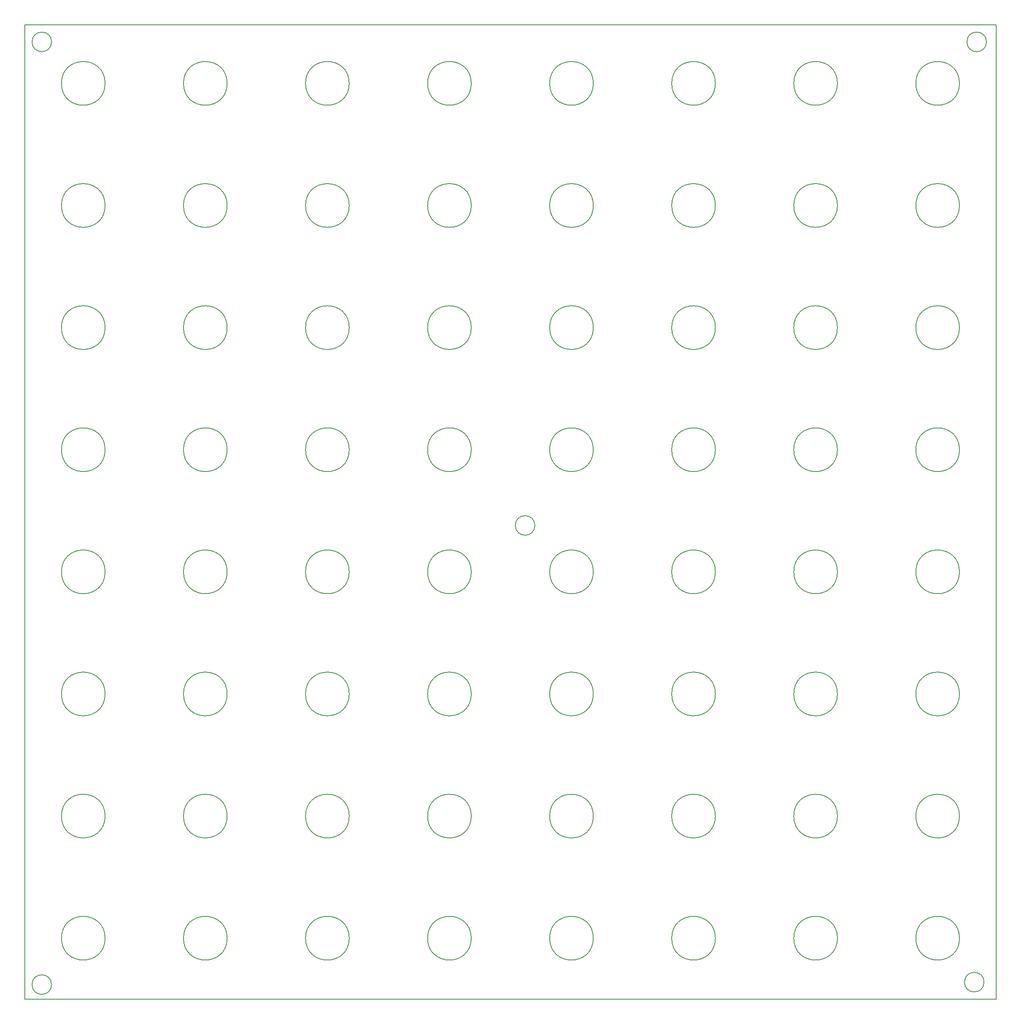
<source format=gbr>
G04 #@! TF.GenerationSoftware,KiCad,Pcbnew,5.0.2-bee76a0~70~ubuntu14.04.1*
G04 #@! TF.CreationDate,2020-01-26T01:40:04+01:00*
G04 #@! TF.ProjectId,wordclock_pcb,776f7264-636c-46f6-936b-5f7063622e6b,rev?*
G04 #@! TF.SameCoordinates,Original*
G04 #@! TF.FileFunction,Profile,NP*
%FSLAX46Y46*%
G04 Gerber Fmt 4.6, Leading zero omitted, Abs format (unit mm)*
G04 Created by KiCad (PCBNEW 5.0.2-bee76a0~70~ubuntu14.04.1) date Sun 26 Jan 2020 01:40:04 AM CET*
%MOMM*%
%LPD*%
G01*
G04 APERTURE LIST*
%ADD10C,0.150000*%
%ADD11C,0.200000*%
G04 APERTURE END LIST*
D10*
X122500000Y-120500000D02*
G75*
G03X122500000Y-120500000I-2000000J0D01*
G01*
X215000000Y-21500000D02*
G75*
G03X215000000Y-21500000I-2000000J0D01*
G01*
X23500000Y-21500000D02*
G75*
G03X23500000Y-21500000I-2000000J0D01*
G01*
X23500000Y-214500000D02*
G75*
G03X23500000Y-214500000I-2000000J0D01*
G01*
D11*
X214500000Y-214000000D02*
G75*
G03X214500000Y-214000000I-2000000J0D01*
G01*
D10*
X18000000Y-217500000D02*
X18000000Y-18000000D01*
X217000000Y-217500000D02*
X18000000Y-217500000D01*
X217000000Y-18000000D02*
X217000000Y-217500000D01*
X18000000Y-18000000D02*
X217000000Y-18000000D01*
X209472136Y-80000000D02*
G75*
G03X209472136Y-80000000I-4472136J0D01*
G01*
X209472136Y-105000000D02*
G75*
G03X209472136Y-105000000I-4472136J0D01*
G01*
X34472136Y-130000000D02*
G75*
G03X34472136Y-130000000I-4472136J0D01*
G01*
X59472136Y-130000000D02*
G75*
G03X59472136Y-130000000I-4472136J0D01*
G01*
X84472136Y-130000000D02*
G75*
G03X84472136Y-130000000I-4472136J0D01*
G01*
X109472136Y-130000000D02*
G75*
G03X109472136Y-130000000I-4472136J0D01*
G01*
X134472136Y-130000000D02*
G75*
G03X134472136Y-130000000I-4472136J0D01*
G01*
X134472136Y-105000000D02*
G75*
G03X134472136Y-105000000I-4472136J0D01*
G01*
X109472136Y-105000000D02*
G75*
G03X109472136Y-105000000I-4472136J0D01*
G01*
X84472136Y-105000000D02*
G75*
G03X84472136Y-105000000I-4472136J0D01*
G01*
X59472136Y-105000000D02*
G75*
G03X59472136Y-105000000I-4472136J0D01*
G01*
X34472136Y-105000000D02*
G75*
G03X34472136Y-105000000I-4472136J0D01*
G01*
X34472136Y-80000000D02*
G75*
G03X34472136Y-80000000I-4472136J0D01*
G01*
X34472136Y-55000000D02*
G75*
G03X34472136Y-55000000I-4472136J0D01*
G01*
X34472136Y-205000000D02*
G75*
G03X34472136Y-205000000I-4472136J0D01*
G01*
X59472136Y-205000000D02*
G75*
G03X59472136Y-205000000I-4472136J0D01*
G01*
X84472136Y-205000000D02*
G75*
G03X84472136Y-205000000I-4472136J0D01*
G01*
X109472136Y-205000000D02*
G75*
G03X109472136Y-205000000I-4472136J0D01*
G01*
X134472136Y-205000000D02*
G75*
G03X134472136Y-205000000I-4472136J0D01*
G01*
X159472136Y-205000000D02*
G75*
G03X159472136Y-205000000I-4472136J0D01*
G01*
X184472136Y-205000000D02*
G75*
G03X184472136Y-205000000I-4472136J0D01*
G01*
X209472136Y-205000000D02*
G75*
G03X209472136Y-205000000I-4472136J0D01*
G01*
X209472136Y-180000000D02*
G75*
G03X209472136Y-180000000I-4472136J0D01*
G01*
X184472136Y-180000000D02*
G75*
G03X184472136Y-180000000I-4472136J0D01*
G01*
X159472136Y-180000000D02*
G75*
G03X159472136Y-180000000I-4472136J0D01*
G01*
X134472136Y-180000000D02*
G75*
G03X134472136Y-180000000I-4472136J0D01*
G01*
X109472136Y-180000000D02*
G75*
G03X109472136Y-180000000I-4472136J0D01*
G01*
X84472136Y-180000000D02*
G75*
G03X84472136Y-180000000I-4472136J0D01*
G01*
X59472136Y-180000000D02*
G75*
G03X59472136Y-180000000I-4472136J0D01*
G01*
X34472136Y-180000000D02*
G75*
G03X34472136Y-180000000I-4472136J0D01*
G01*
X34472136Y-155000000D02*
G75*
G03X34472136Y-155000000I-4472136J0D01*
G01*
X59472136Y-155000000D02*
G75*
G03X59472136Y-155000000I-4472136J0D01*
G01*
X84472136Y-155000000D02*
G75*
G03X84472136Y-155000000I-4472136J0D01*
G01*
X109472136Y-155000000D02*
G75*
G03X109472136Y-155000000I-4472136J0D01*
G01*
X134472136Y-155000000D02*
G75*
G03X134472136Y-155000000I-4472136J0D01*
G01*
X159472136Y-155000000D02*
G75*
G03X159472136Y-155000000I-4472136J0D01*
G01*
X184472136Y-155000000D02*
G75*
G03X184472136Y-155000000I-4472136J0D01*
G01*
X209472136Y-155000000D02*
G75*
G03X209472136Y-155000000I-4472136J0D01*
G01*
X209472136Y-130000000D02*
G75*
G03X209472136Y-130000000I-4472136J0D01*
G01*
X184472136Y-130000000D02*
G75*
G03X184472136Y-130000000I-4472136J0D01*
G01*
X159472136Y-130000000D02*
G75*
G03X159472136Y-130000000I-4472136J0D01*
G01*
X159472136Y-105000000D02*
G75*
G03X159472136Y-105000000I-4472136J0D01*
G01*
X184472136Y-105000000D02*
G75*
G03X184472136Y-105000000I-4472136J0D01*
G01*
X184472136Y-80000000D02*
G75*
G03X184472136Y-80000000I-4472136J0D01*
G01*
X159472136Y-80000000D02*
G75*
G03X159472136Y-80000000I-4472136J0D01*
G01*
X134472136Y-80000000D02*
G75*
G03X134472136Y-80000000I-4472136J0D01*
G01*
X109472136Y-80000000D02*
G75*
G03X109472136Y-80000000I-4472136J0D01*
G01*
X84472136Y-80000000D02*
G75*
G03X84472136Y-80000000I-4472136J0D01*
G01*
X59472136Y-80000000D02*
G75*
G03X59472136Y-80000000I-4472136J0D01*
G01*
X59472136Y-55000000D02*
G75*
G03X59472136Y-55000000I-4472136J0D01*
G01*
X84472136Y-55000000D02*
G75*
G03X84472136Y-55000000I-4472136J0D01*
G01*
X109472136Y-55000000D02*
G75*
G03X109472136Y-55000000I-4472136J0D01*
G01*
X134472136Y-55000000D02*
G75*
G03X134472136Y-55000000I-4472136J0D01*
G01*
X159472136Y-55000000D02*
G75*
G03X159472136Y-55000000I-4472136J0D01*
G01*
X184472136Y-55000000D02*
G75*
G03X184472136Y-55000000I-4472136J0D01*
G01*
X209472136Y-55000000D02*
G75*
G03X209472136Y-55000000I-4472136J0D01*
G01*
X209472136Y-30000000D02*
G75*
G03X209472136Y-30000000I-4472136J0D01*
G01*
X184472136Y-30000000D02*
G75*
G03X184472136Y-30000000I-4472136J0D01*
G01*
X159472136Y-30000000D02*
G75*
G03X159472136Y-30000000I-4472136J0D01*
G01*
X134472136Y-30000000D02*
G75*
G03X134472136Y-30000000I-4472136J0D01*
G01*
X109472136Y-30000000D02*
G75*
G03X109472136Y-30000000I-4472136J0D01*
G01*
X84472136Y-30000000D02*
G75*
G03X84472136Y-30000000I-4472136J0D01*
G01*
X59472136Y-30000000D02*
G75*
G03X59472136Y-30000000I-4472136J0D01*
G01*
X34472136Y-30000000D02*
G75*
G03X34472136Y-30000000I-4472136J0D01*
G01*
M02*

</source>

···

• **Requirement**
Search the material above for "LIST". Copy each line that has it.

• **Task solution**
G04 APERTURE LIST*
G04 APERTURE END LIST*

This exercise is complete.